Rewolucje Integral, recenzja na Sensu Stricte


Cztery pierwsze rewolucje.
Przyszedł wczoraj do mnie komiks. Dobry komiks trzeba powiedzieć. Ale zanim o komiksie to może kilka słów o innych rzeczach.
Otóż z komiksami mam do czynienia naprawdę niewiele, czego poniekąd żałuję, ale cóż. Dzisiejsza scena polskiego komiksu to są dla mnie trzy nazwiska (ale cztery osoby — taka zagadka): Śledziński, Minkiewicz oraz właśnie Skutnik. Co ciekawe to rzeczy, które popełnił Skutnik znam od bardzo dawna, tyle że nie były to komiksy.

Dawno temu zakochałem się w Submachine — serii gier point’n’click (seria zakończyła się w zeszłym roku numerem 10). Kto zna, wie o co chodzi, kto nie zna to cała seria jest do kupienia nie tak strasznie drogo (lub też na stronie można pograć za darmo).

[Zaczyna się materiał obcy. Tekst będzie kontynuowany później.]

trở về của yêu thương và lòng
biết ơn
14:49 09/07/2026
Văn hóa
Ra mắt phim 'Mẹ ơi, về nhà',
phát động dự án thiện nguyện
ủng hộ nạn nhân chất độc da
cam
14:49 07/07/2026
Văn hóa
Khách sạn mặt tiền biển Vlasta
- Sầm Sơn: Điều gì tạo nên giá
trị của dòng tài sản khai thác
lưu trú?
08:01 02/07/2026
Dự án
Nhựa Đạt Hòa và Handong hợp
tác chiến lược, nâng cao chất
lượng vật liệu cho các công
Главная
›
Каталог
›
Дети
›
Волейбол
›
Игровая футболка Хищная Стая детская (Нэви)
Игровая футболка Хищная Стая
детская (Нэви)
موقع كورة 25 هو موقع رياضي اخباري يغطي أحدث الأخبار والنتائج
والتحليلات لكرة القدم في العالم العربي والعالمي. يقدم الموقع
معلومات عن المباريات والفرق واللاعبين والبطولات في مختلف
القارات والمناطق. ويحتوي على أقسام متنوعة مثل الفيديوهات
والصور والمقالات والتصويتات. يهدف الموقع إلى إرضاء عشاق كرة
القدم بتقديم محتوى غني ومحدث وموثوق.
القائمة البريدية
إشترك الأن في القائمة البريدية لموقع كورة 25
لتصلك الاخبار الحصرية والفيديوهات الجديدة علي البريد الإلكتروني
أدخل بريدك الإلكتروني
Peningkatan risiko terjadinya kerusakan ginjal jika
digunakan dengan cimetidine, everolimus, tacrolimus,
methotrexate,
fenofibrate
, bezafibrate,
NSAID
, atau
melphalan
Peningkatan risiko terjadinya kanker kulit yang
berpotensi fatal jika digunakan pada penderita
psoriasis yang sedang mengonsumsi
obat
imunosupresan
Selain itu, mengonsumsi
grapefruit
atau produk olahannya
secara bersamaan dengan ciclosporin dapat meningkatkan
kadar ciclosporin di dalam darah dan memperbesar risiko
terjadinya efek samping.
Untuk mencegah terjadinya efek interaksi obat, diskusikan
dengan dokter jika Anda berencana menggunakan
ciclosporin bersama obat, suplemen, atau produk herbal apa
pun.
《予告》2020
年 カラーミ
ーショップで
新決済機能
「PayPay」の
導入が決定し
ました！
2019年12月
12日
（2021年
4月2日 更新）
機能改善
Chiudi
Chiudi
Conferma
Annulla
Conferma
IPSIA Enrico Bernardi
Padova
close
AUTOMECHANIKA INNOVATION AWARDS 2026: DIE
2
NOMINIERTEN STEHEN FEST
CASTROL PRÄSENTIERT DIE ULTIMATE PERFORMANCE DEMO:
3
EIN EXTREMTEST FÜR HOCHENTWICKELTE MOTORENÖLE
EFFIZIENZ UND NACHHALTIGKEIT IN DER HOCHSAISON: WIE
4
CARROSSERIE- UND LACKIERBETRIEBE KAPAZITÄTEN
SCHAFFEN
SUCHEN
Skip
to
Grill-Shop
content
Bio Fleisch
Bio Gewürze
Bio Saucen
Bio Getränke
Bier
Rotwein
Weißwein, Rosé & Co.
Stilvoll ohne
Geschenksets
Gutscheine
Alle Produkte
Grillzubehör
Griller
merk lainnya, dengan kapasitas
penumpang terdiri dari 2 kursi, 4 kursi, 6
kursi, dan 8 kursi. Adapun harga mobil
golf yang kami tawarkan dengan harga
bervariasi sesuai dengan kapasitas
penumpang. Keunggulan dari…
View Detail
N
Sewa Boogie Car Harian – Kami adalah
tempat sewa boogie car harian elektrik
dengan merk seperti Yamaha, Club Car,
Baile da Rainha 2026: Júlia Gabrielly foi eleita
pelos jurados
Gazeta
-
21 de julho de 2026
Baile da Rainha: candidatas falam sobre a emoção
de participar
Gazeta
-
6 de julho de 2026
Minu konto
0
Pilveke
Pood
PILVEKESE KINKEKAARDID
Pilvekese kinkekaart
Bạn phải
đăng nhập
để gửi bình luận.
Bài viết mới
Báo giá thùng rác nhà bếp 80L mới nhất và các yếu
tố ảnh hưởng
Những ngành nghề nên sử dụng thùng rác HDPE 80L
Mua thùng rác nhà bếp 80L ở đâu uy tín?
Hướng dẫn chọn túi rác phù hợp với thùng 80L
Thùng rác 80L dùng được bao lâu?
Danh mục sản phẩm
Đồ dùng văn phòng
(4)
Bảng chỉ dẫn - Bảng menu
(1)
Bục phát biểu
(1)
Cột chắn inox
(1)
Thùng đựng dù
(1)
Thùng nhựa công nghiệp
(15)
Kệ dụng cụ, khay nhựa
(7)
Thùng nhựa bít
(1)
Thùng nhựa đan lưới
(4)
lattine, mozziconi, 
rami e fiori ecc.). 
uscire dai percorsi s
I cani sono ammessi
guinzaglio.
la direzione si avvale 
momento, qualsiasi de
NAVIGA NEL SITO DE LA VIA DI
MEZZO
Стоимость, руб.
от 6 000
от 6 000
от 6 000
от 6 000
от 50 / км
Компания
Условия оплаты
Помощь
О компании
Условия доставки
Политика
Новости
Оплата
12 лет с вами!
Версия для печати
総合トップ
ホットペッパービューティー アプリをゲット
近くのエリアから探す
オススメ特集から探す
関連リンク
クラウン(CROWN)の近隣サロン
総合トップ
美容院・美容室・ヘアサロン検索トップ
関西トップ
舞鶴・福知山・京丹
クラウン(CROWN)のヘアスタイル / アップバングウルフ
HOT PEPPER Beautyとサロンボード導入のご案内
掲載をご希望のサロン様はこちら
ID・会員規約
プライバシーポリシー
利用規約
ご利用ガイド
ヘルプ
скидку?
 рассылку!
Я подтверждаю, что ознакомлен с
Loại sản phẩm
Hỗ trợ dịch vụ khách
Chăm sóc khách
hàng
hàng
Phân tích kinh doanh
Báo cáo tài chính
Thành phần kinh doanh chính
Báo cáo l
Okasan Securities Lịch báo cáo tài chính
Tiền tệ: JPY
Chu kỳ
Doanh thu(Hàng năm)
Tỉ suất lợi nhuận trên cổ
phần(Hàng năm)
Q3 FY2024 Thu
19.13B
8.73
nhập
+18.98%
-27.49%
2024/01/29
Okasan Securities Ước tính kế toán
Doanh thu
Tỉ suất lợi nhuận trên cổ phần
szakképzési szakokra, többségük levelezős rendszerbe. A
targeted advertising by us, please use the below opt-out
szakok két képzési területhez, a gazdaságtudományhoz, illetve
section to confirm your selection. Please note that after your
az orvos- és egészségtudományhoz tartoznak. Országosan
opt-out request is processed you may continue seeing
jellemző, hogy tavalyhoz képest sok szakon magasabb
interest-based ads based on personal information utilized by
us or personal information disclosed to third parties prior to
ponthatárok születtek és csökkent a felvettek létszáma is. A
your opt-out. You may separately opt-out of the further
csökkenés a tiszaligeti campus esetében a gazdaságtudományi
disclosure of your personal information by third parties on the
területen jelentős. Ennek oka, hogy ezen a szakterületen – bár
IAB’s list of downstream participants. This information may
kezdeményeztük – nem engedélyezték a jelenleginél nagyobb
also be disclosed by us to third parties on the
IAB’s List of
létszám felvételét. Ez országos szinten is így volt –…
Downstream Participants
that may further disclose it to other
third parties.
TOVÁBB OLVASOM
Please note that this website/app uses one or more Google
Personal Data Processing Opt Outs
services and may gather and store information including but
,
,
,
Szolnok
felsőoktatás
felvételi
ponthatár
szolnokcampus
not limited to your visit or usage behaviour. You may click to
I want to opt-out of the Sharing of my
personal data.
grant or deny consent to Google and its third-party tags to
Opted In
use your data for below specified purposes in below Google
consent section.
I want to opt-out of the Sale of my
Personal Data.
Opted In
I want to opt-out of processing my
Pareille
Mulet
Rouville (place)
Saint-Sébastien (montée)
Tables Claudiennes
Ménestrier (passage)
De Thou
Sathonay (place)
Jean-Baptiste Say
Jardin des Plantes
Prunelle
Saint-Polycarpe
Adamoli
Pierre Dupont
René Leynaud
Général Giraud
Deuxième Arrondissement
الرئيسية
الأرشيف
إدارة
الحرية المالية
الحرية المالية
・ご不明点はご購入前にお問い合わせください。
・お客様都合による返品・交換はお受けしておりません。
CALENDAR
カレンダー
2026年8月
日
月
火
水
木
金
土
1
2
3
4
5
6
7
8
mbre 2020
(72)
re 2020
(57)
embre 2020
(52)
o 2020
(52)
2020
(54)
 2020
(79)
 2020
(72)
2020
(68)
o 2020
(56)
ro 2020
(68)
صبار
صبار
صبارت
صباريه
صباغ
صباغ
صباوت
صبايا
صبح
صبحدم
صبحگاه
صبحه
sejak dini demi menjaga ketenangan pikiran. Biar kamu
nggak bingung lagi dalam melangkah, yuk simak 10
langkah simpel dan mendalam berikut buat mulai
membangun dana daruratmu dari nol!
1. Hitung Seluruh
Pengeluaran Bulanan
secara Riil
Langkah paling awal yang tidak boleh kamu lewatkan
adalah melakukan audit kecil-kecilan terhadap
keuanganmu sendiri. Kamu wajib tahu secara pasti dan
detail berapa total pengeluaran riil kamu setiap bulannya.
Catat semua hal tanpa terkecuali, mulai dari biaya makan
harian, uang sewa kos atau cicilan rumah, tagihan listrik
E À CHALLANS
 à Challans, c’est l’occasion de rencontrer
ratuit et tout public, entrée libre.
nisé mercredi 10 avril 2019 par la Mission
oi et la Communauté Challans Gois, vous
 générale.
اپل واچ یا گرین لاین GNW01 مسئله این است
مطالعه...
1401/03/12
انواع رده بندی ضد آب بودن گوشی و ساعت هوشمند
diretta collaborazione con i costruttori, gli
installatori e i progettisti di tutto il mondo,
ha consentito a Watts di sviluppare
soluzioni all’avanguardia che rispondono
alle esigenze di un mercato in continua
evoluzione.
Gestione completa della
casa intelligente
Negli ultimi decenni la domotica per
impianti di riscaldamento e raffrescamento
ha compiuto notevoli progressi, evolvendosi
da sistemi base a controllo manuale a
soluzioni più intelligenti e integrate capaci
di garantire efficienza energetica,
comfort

Cała gra to niby taki typowy point’n’click czy też escape game, tyle że ma za sobą niesamowitą i tajemniczą fabułę. Sprzedana w tej grze historia urzeka i wciąga jak wiosenne bagno. Jest świetnie opowiedziana, w znajdowanych przez nas listach, notatkach czy innych śladach bytności osób uwięzionych/badających submaszynę. Tak poznałem pierwszą działalność autora.

Idąc po nitce do kłębka znalazłem kolejne grywalne tytuły. Tu na szczególną uwagę zasługują Cover Front oraz Daymare Town. Ten ostatni tytuł ma zresztą też powiązany z nim komiks. I tu dokonałem jednego z największych samowkrętów w moim życiu. Ponieważ wszystkie te rzeczy które widziałem, komunikowały się ze mną w języku Brytów to wkręciłem sobie, że ten gość to nie z Polski jest. Nazwisko ma po dziadkach emigrantach a mieszka w Szwecji (nie wiem skąd ten kraj). Co więcej dzisiaj jestem pewien, że gdzieś o tym czytałem i gdyby nie to, że życie nauczyło mnie braku zaufania do siebie samego to byłbym w to uwierzył. No ale tak czy owak, całkiem przypadkiem ktoś kogo obserwuję na retwittował informację Skutnika i nagle okazało się, że mój idol z czasów późnej młodości (pierwsza submaszyna wyszła 11 lat temu), to jest z Polski i w dodatku rysuje komiksy.

I w dodatku fajne. Blaki nie rozłożył mnie może na łopatki ale czytał się nieźle. Teraz przyszedł czas na Rewolucje. Żeby było mi łatwiej to Timof wydał w pierwsze cztery części w jednym albumie. W twardej oprawie na fajnym papierze. Tak jak lubię. Dziś (1.09) premiera albumu, jednak zamówiony w przedsprzedaży przyszedł do mnie wczoraj i trochę nielegalnie chyba, zdążyłem już pierwszy raz przeczytać i już wiem, że to historia właśnie dla mnie. Jest tajemnica, jest spisek, są zdrajcy, szpiedzy i inkwizytorzy i jest zakończenie, które nic nie wnosi. Rewolucje zaczynają się różnymi, z pozoru niepowiązanymi historiami. Pozory się szybko rozmywają i historie wiąże ze sobą osoba arcyłotra. Więcej nie będę zdradzał. Powiem tylko, że fabuła urzeka, podobnie jak kiedyś złapała mnie ta w submaszynie. Do Rewolucji na pewno będę wracał a i oczywiście patrzę w przód (z ang. looking forward) za kolejnymi albumami. Wiem, że wyszły już dalsze części, ale ponieważ wolę takie integralne wydania to chyba poczekam. Oby nie za długo.